If they want to hear more than this I often state Fermat's Two Squares Theorem. I think this is nice because it's specific and it's relatively simple but certainly not obvious: indeed it's a little window into how pleasantly surprising mathematics can be: why should there be such a nice, clean pattern like this? Of course this is number theory of 350 years ago not of today, but this was the theorem that attracted me to number theory in the first place, when I first learned about it at the age of 16. (Actually, in my more recent career I have spent time thinking about different proofs and generalizations of exactly this result. But while speaking to a layman I probably wouldn't even remember that.) I should say that sometimes I get completely cut off in my statement of the two squares theorem -- I mean cut off in the middle of a sentence. And then I have often gone on to have quite a pleasant conversation on something else entirely.

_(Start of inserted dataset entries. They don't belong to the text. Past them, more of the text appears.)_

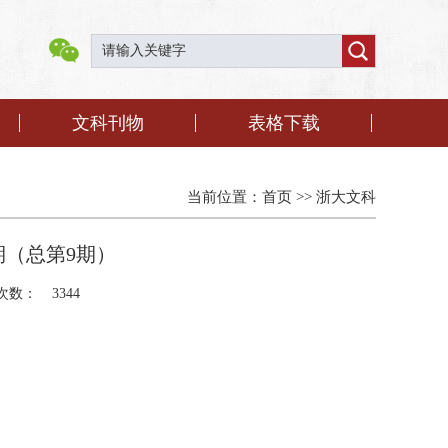
文科刊物
表格下载
当前位置：
首页
>>
浙大文科
期（总第9期）
次数：
3344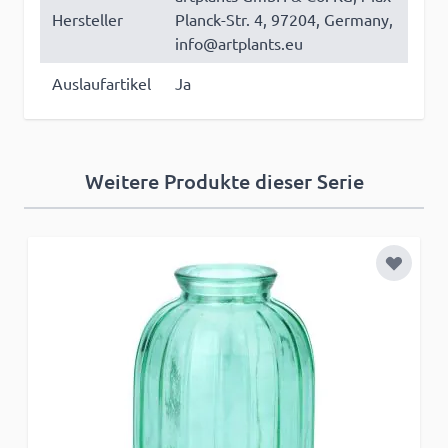
Hersteller
Planck-Str. 4, 97204, Germany,
info@artplants.eu
Auslaufartikel
Ja
Weitere Produkte dieser Serie
Zur Wun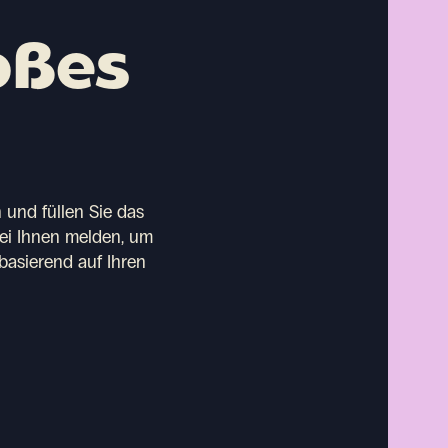
oßes
 und füllen Sie das
bei Ihnen melden, um
basierend auf Ihren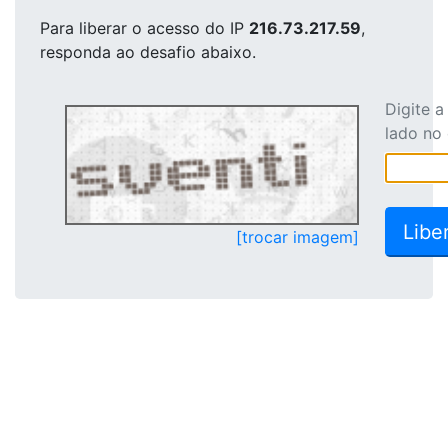
Para liberar o acesso
do IP
216.73.217.59
,
responda ao desafio abaixo.
Digite 
lado no
[trocar imagem]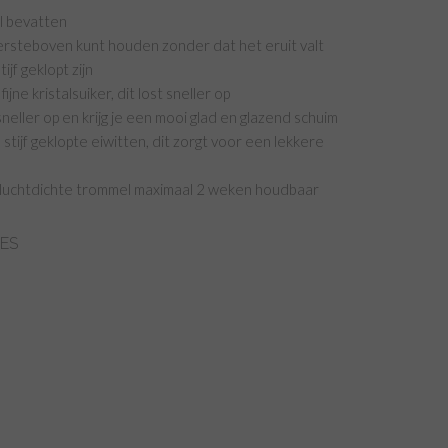
l bevatten
ndersteboven kunt houden zonder dat het eruit valt
jf geklopt zijn
ne kristalsuiker, dit lost sneller op
neller op en krijg je een mooi glad en glazend schuim
stijf geklopte eiwitten, dit zorgt voor een lekkere
en luchtdichte trommel maximaal 2 weken houdbaar
ES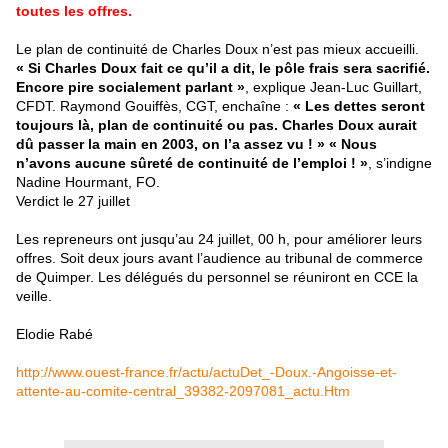
toutes les offres.
Le plan de continuité de Charles Doux n’est pas mieux accueilli.
« Si Charles Doux fait ce qu’il a dit, le pôle frais sera sacrifié.
Encore pire socialement parlant »
, explique Jean-Luc Guillart,
CFDT. Raymond Gouiffès, CGT, enchaîne :
« Les dettes seront
toujours là, plan de continuité ou pas. Charles Doux aurait
dû passer la main en 2003, on l’a assez vu ! »
« Nous
n’avons aucune sûreté de continuité de l’emploi ! »
, s’indigne
Nadine Hourmant, FO.
Verdict le 27 juillet
Les repreneurs ont jusqu’au 24 juillet, 00 h, pour améliorer leurs
offres. Soit deux jours avant l’audience au tribunal de commerce
de Quimper. Les délégués du personnel se réuniront en CCE la
veille.
Elodie Rabé
http://www.ouest-france.fr/actu/actuDet_-Doux.-Angoisse-et-
attente-au-comite-central_39382-2097081_actu.Htm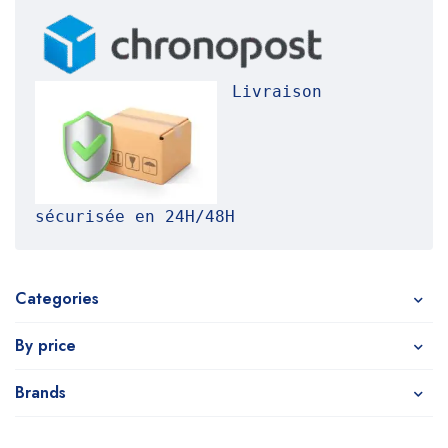
Livraison 
sécurisée en 24H/48H
Categories
By price
Brands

In fact, my most negative experiences in the "What do you do?" game have come from non-math people who have insisted on hearing about exactly what I've been working on, with all the technical terminology. For instance, shortly before I received my PhD I went to a bar with my cousin and somehow found myself at a table full of medical students and residents. The above gambits were not sufficient for them. At one point one of them demanded to know the title of my thesis. "All right: it's `Rational points on Atkin-Lehner quotients of Shimura curves'." His reponse? "Okay. So basically you study points on curves." He said this with the smug pleasure of someone who had demonstrated that once all the big words had been stripped away, the Harvard PhD student was actually studying something very simple and childish. Of course having omitted all the big words, even an expert wouldn't have the slightest clue as to what the title meant. What a jerk.